Tyco analyst charged with issuing misleading, exaggerated research reports
May 29, 2003
WASHINGTON - A top Merrill Lynch analyst considered an expert on Tyco International has been charged by securities regulators with a series of securities violations that include issuing research reports on Tyco containing misleading information, giving out non-public information and giving gifts to company executives.
In its complaint, filed Wednesday, NASD, a regulatory body that oversees registered securities professionals, alleges that Phua Young published reports that contradicted his private thoughts about the company and routinely gave Tyco advance copies of the reports. Young also gave L. Dennis Kozlowski, Tyco's former chairman and chief executive officer a case of wine, valued at more than $4,500, and took multiple trips on Tyco's corporate jets. Young was formerly a managing director and senior research analyst with Merrill Lynch who was fired in April 2002.

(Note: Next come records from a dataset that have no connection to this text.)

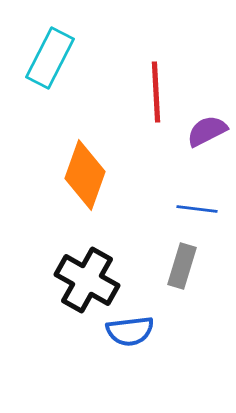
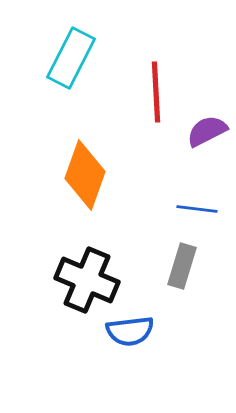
cyan rectangle: moved 21 px right
black cross: rotated 6 degrees counterclockwise
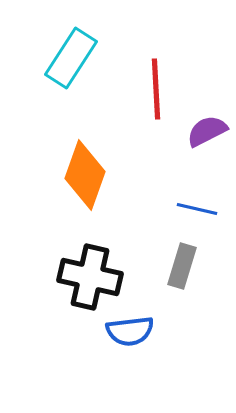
cyan rectangle: rotated 6 degrees clockwise
red line: moved 3 px up
blue line: rotated 6 degrees clockwise
black cross: moved 3 px right, 3 px up; rotated 10 degrees counterclockwise
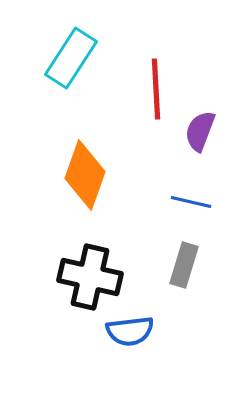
purple semicircle: moved 7 px left; rotated 42 degrees counterclockwise
blue line: moved 6 px left, 7 px up
gray rectangle: moved 2 px right, 1 px up
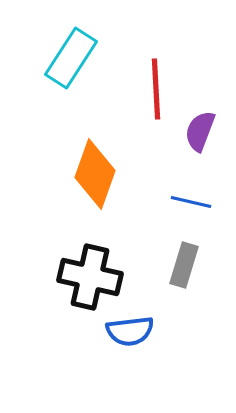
orange diamond: moved 10 px right, 1 px up
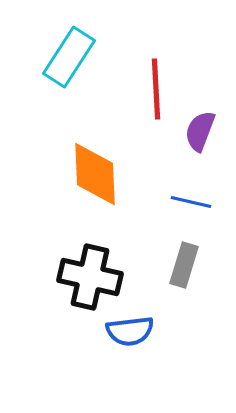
cyan rectangle: moved 2 px left, 1 px up
orange diamond: rotated 22 degrees counterclockwise
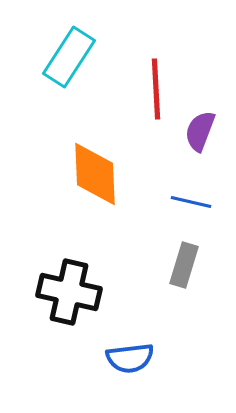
black cross: moved 21 px left, 15 px down
blue semicircle: moved 27 px down
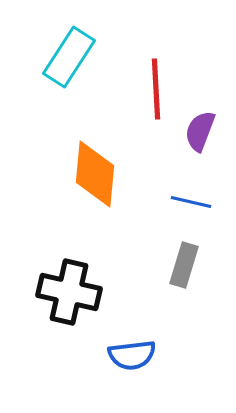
orange diamond: rotated 8 degrees clockwise
blue semicircle: moved 2 px right, 3 px up
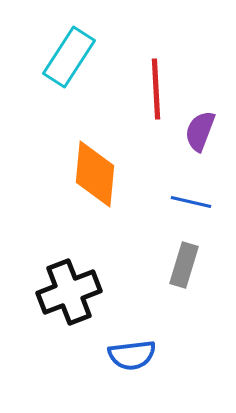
black cross: rotated 34 degrees counterclockwise
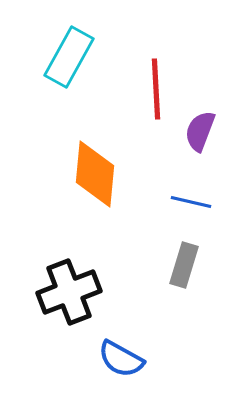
cyan rectangle: rotated 4 degrees counterclockwise
blue semicircle: moved 11 px left, 4 px down; rotated 36 degrees clockwise
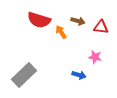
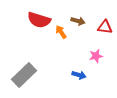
red triangle: moved 4 px right
pink star: moved 1 px right, 1 px up; rotated 24 degrees counterclockwise
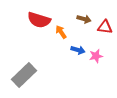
brown arrow: moved 6 px right, 2 px up
blue arrow: moved 1 px left, 25 px up
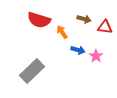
orange arrow: moved 1 px right
pink star: rotated 24 degrees counterclockwise
gray rectangle: moved 8 px right, 4 px up
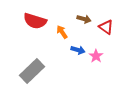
red semicircle: moved 4 px left, 1 px down
red triangle: moved 1 px right; rotated 28 degrees clockwise
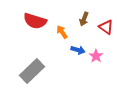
brown arrow: rotated 96 degrees clockwise
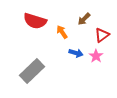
brown arrow: rotated 24 degrees clockwise
red triangle: moved 4 px left, 8 px down; rotated 49 degrees clockwise
blue arrow: moved 2 px left, 3 px down
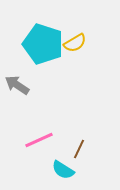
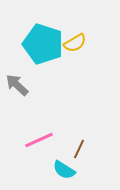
gray arrow: rotated 10 degrees clockwise
cyan semicircle: moved 1 px right
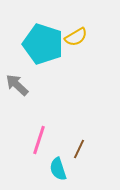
yellow semicircle: moved 1 px right, 6 px up
pink line: rotated 48 degrees counterclockwise
cyan semicircle: moved 6 px left, 1 px up; rotated 40 degrees clockwise
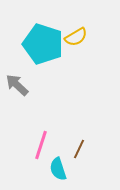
pink line: moved 2 px right, 5 px down
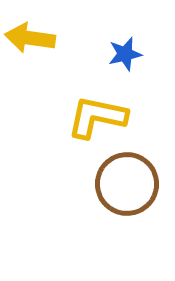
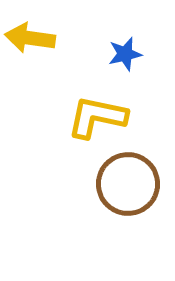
brown circle: moved 1 px right
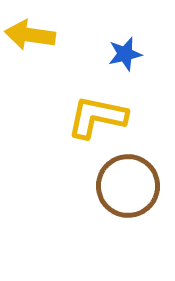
yellow arrow: moved 3 px up
brown circle: moved 2 px down
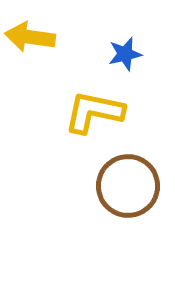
yellow arrow: moved 2 px down
yellow L-shape: moved 3 px left, 5 px up
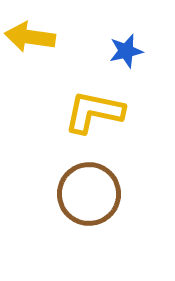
blue star: moved 1 px right, 3 px up
brown circle: moved 39 px left, 8 px down
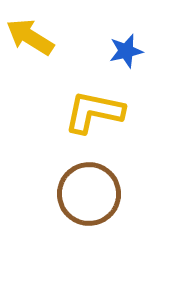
yellow arrow: rotated 24 degrees clockwise
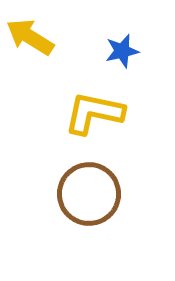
blue star: moved 4 px left
yellow L-shape: moved 1 px down
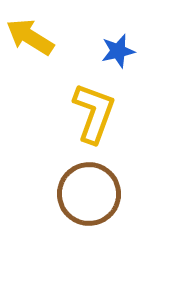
blue star: moved 4 px left
yellow L-shape: rotated 98 degrees clockwise
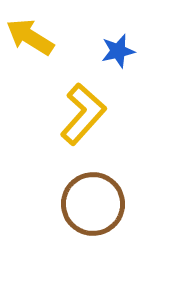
yellow L-shape: moved 11 px left, 1 px down; rotated 22 degrees clockwise
brown circle: moved 4 px right, 10 px down
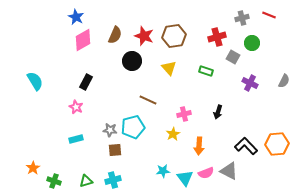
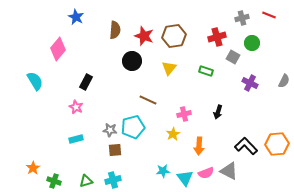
brown semicircle: moved 5 px up; rotated 18 degrees counterclockwise
pink diamond: moved 25 px left, 9 px down; rotated 20 degrees counterclockwise
yellow triangle: rotated 21 degrees clockwise
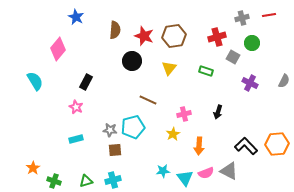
red line: rotated 32 degrees counterclockwise
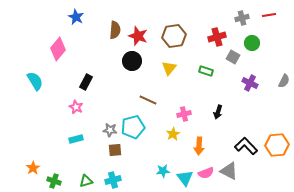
red star: moved 6 px left
orange hexagon: moved 1 px down
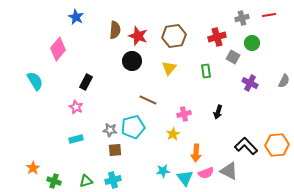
green rectangle: rotated 64 degrees clockwise
orange arrow: moved 3 px left, 7 px down
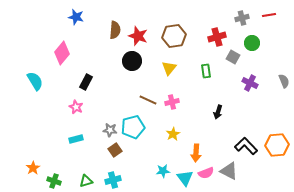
blue star: rotated 14 degrees counterclockwise
pink diamond: moved 4 px right, 4 px down
gray semicircle: rotated 48 degrees counterclockwise
pink cross: moved 12 px left, 12 px up
brown square: rotated 32 degrees counterclockwise
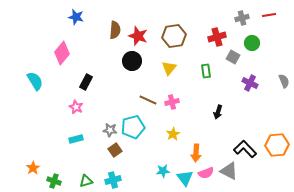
black L-shape: moved 1 px left, 3 px down
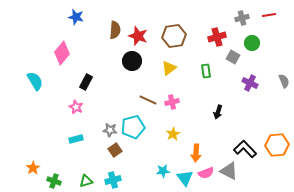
yellow triangle: rotated 14 degrees clockwise
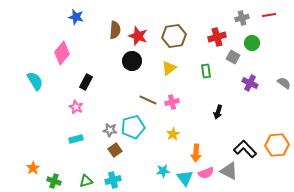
gray semicircle: moved 2 px down; rotated 32 degrees counterclockwise
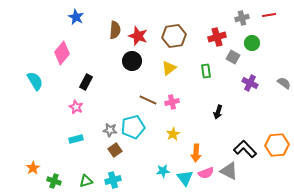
blue star: rotated 14 degrees clockwise
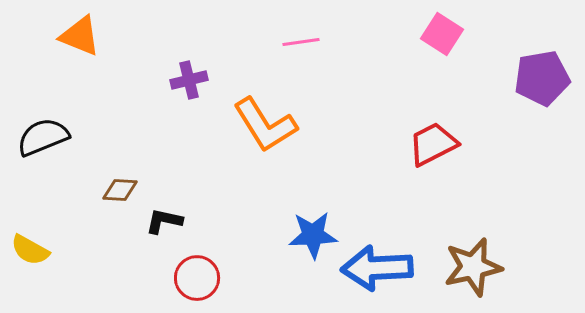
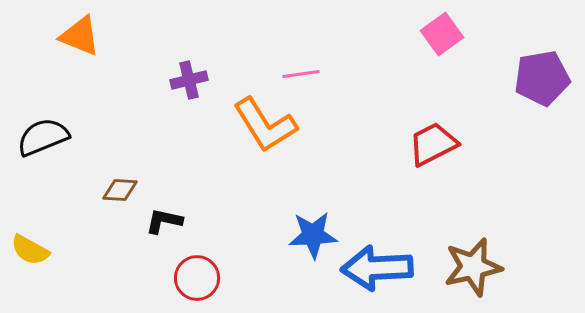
pink square: rotated 21 degrees clockwise
pink line: moved 32 px down
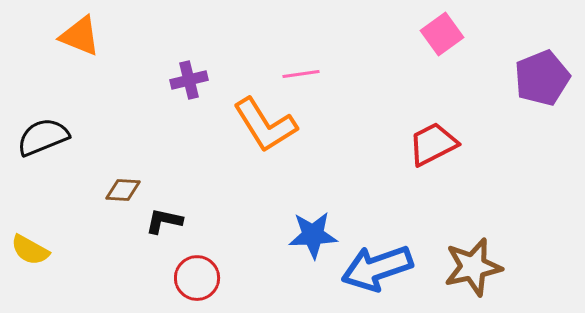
purple pentagon: rotated 12 degrees counterclockwise
brown diamond: moved 3 px right
blue arrow: rotated 16 degrees counterclockwise
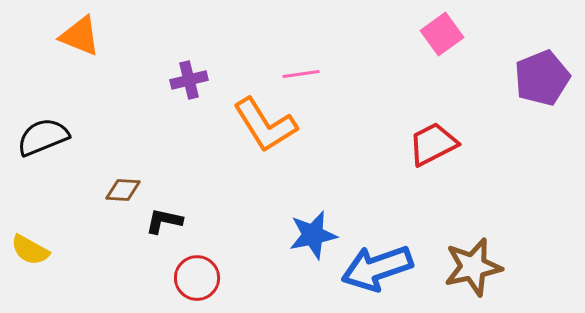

"Young's close relationship with Tyco compromised his independence as a research analyst," the complaint reads.
The majority of the charges stem from events that took place between February and April 2002, when Tyco planned to spin off CIT, its commercial lending arm. In his reports, NASD said Young inflated his assumptions of CIT's sale price and, in private, expressed a negative view of Tyco's debt level.
Under NASD rules, Young can file a response to the charges and request a NASD panel hearing. He faces a fine, suspension, or possibly expulsion from the NASD.